** SOURCE DOCUMENT **
※ ※ ※
Some values of x can be eliminated right away. When x is integral, {x}=0, making the right side of the equation 0; if x<1, flor(x)=0, making the left side of the equation 0. Thus we only need consider n<x<n+1, n any positive integer.
For any such n, flor(x)=n and {x}=x-n. Our equation then becomes
4n=3x(x-n)
This is trivial to put in terms of n:
4n=3x^2-3nx 3x^2-3nx-4n=0 x=(3n+sqrt(9n^2+48n))/6
Most students would stop at this point. We've found an expression for x in terms of n, and that's all we were looking for, right? Not quite; these kinds of problems reveal their subtleties in their boundary conditions. It is established that n<x<n+1, so (3n+sqrt(9n^2+48n))/6 must be between n and n+1. Is this boundary condition always satisfied? Is it ever satisfied?
※ ※ ※
** MATERIAL PROVIDED **

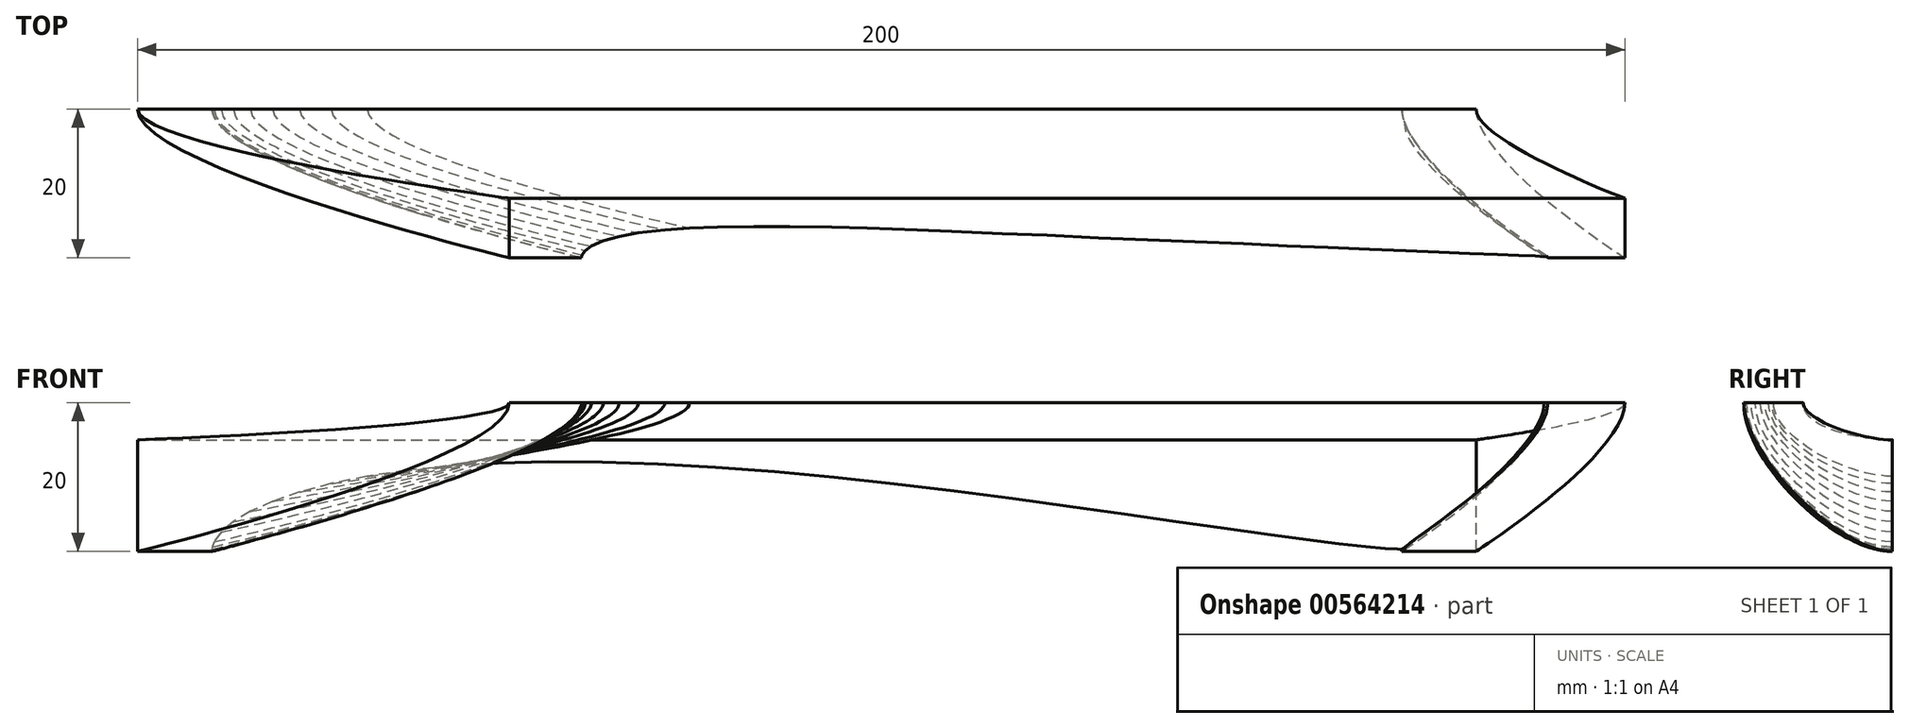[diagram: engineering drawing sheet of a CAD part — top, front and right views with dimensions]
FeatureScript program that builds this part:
※ ※ ※
In the floor-function solution, what equation results once flor(x) is replaced by n and {x} by x-n?

4n=3x(x-n)